How about those surprise encounters with someone you haven't seen in twenty years? I'll be cruising down the cereal aisle, and there's the guy whose daughter was in 3rd grade with my son. We catch up on life and family for ten minutes. We then go our separate ways. A few minutes later, we awkwardly reunite in the frozen food aisle. Then at the dairy case. And on it goes. What will be left to talk about the next time we see each other, in 2039?
In fairness, we customers give the clerks headaches too. Like the man who holds up the checkout line because he remembers “just one more thing.” It’s always located in the rear of the store, which is apparently a 10-minute hike. He makes it back, so it’s all good, right? Nope, he left his checkbook in the car. Pull up a chair while your ice cream melts.
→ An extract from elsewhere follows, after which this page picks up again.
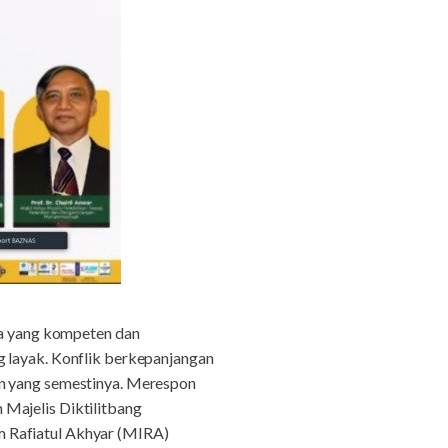
a yang kompeten dan
g layak. Konflik berkepanjangan
an yang semestinya. Merespon
 Majelis Diktilitbang
m Rafiatul Akhyar (MIRA)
I can’t leave out the frustrating encounters at fast food places. At the drive-through recently, I ordered a sausage biscuit, with gravy. This, apparently, is complicated. “Do you mean a gravy biscuit, add sausage?” asked the voice on the speaker. I said, “I guess so. I just want a biscuit with sausage and gravy.” Long pause. “Well,” she said, “I need to know if it’s a sausage biscuit with gravy, or a gravy biscuit with sausage. And is this a combo number 2 with coffee?” “Nope, no coffee,” I said. “Just a biscuit, with a piece of sausage, and a cup of gravy. That’s all.” I felt like I was negotiating a ceasefire in the Middle East. If I slipped up and said the wrong thing, the whole deal would fall apart.
She eventually summoned the manager, we worked out a compromise, and peace was restored. I should have warned the guy in the car behind me to order a combo, but why deny him a potentially unforgettable experience? Besides, he may also need material for a weekly column.